Mit ihrer Methode analysierten die Wissenschaftler 34 der 46 Telomere aus der jetzt vorliegenden "Arbeitsversion" des menschlichen Erbgutes. Sie interessierten sich vor allem für die angrenzenden Subtelomerregionen. Bisher glaubten die Genetiker, dass hier nicht viel zu holen sei; die für Proteine codierenden Gene sollten erst viel weiter im Innern des DNA-Fadens auftauchen. Teilweise bestätigte sich diese Annahme: Oft wiederholte sich hier in langer Reihe immer die gleiche Basenabfolge. Doch bei 18 Telomeren fanden die Genetiker nicht dieses Einheitsmuster, sondern unterschiedlich zusammengesetzte Subtelomerregionen, die individuell von Mensch zu Mensch variieren können. In vielen dieser Regionen erschienen unerwarteterweise bereits bekannte, aber auch noch unbekannte Gene.
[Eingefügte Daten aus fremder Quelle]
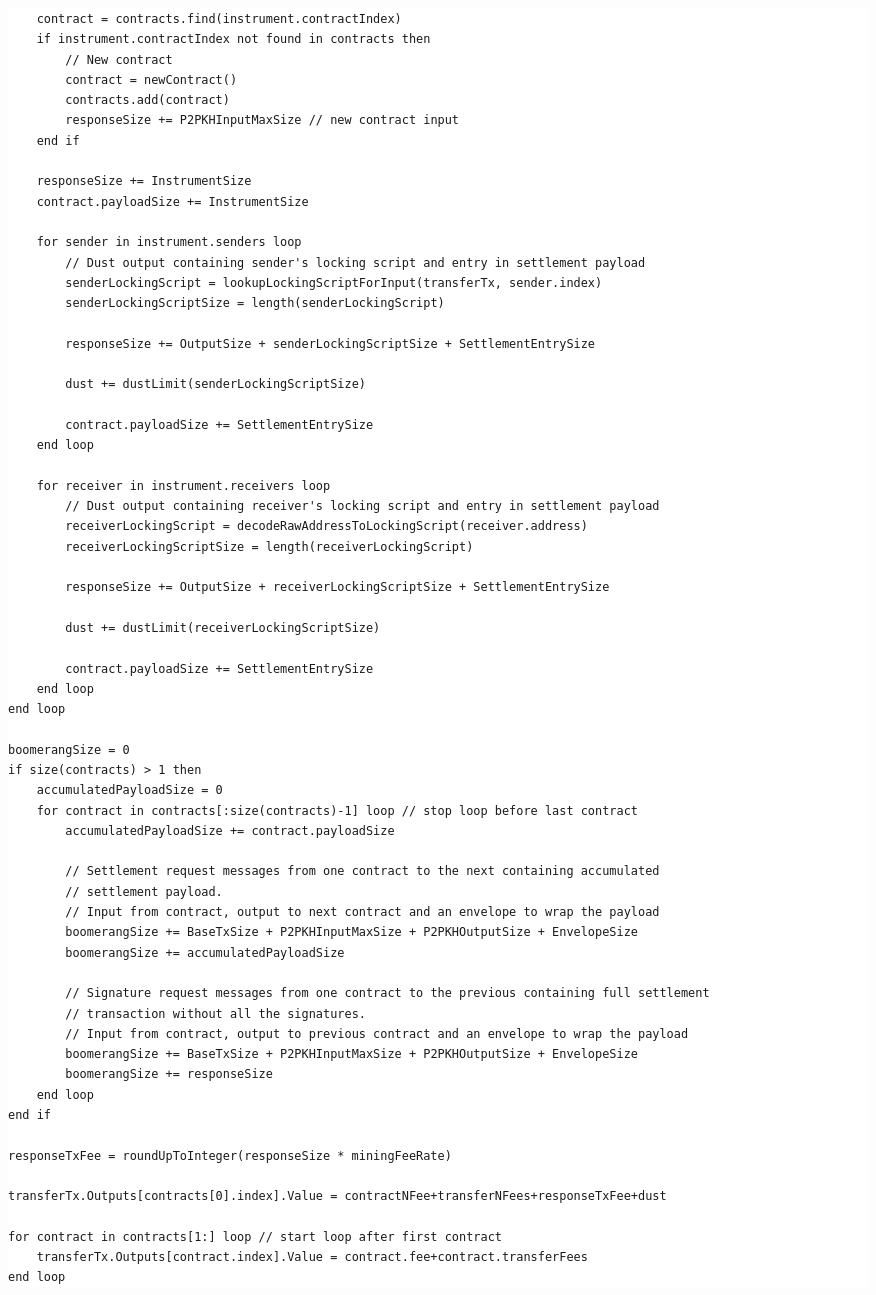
 ```
	contract = contracts.find(instrument.contractIndex)
	if instrument.contractIndex not found in contracts then
		// New contract
		contract = newContract()
		contracts.add(contract)
		responseSize += P2PKHInputMaxSize // new contract input
	end if

	responseSize += InstrumentSize
	contract.payloadSize += InstrumentSize

	for sender in instrument.senders loop
		// Dust output containing sender's locking script and entry in settlement payload
		senderLockingScript = lookupLockingScriptForInput(transferTx, sender.index)
		senderLockingScriptSize = length(senderLockingScript)

		responseSize += OutputSize + senderLockingScriptSize + SettlementEntrySize

		dust += dustLimit(senderLockingScriptSize)

		contract.payloadSize += SettlementEntrySize
	end loop

	for receiver in instrument.receivers loop
		// Dust output containing receiver's locking script and entry in settlement payload
		receiverLockingScript = decodeRawAddressToLockingScript(receiver.address)
		receiverLockingScriptSize = length(receiverLockingScript)

		responseSize += OutputSize + receiverLockingScriptSize + SettlementEntrySize

		dust += dustLimit(receiverLockingScriptSize)

		contract.payloadSize += SettlementEntrySize
	end loop
end loop

boomerangSize = 0
if size(contracts) > 1 then
	accumulatedPayloadSize = 0
	for contract in contracts[:size(contracts)-1] loop // stop loop before last contract
		accumulatedPayloadSize += contract.payloadSize

		// Settlement request messages from one contract to the next containing accumulated
		// settlement payload.
		// Input from contract, output to next contract and an envelope to wrap the payload
		boomerangSize += BaseTxSize + P2PKHInputMaxSize + P2PKHOutputSize + EnvelopeSize
		boomerangSize += accumulatedPayloadSize

		// Signature request messages from one contract to the previous containing full settlement
		// transaction without all the signatures.
		// Input from contract, output to previous contract and an envelope to wrap the payload
		boomerangSize += BaseTxSize + P2PKHInputMaxSize + P2PKHOutputSize + EnvelopeSize
		boomerangSize += responseSize
	end loop
end if

responseTxFee = roundUpToInteger(responseSize * miningFeeRate)

transferTx.Outputs[contracts[0].index].Value = contractNFee+transferNFees+responseTxFee+dust

for contract in contracts[1:] loop // start loop after first contract
	transferTx.Outputs[contract.index].Value = contract.fee+contract.transferFees
end loop
```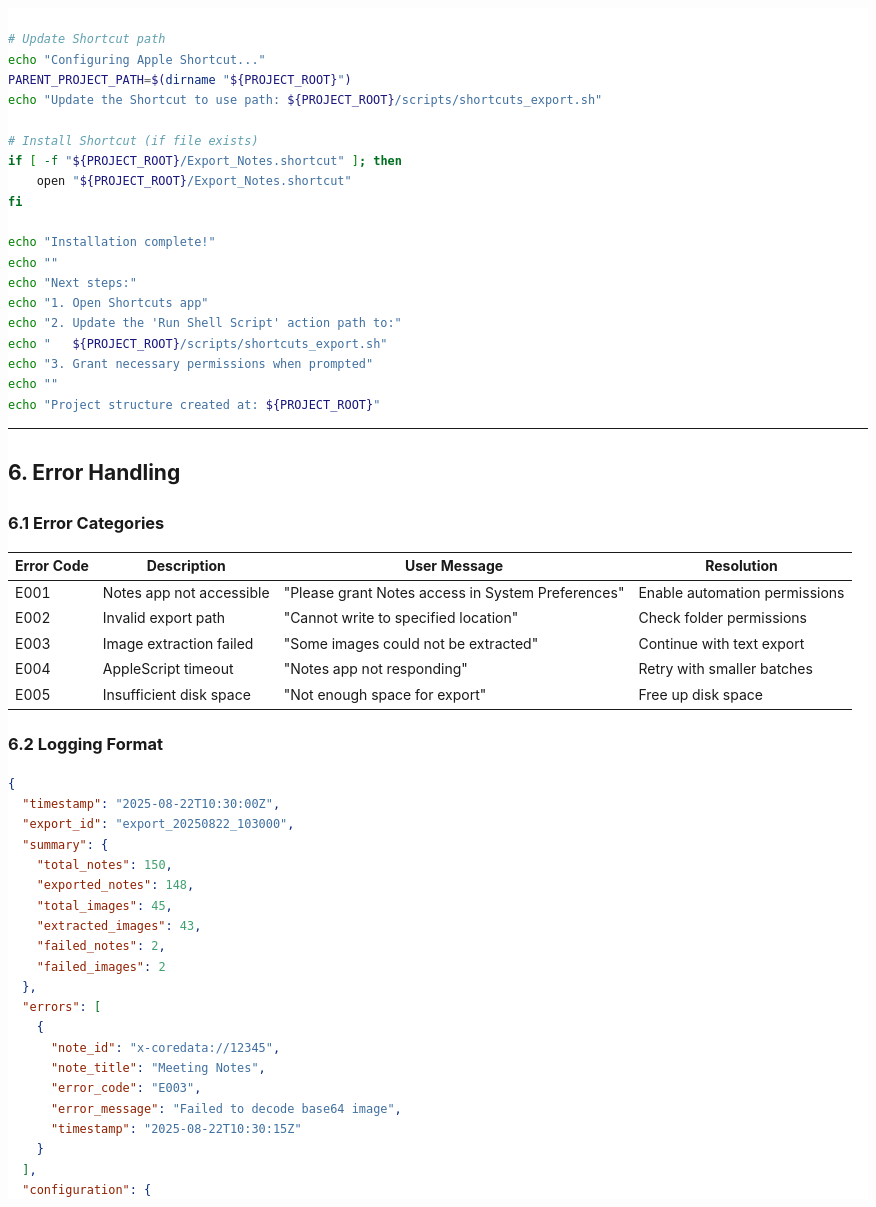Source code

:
 ```bash

# Update Shortcut path
echo "Configuring Apple Shortcut..."
PARENT_PROJECT_PATH=$(dirname "${PROJECT_ROOT}")
echo "Update the Shortcut to use path: ${PROJECT_ROOT}/scripts/shortcuts_export.sh"

# Install Shortcut (if file exists)
if [ -f "${PROJECT_ROOT}/Export_Notes.shortcut" ]; then
    open "${PROJECT_ROOT}/Export_Notes.shortcut"
fi

echo "Installation complete!"
echo ""
echo "Next steps:"
echo "1. Open Shortcuts app"
echo "2. Update the 'Run Shell Script' action path to:"
echo "   ${PROJECT_ROOT}/scripts/shortcuts_export.sh"
echo "3. Grant necessary permissions when prompted"
echo ""
echo "Project structure created at: ${PROJECT_ROOT}"
```

---

## 6. Error Handling

### 6.1 Error Categories

| Error Code | Description | User Message | Resolution |
|------------|-------------|--------------|------------|
| E001 | Notes app not accessible | "Please grant Notes access in System Preferences" | Enable automation permissions |
| E002 | Invalid export path | "Cannot write to specified location" | Check folder permissions |
| E003 | Image extraction failed | "Some images could not be extracted" | Continue with text export |
| E004 | AppleScript timeout | "Notes app not responding" | Retry with smaller batches |
| E005 | Insufficient disk space | "Not enough space for export" | Free up disk space |

### 6.2 Logging Format

```json
{
  "timestamp": "2025-08-22T10:30:00Z",
  "export_id": "export_20250822_103000",
  "summary": {
    "total_notes": 150,
    "exported_notes": 148,
    "total_images": 45,
    "extracted_images": 43,
    "failed_notes": 2,
    "failed_images": 2
  },
  "errors": [
    {
      "note_id": "x-coredata://12345",
      "note_title": "Meeting Notes",
      "error_code": "E003",
      "error_message": "Failed to decode base64 image",
      "timestamp": "2025-08-22T10:30:15Z"
    }
  ],
  "configuration": {
```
Damit wird die bisher geltende These, die Subtelomerregion enthalte nur "junk", also nur unbedeutenden Trödel, hinfällig. "Diese Muster der groß-maßstäblichen Variationen gibt es nicht in anderen Regionen des Genoms", erläutert Riethman. "Das bedeutet, dass Telomere zu den flexibelsten Regionen des menschlichen Genoms gehören und sich vielleicht wesentlich schneller als andere Regionen entwickeln." Und er ergänzt: "Die vielen Gensequenzen weisen darauf hin, dass die Subtelomerregionen wichtige Funktionen haben könnten und nicht nicht einfach nur überflüssige 'junk'-DNA sind."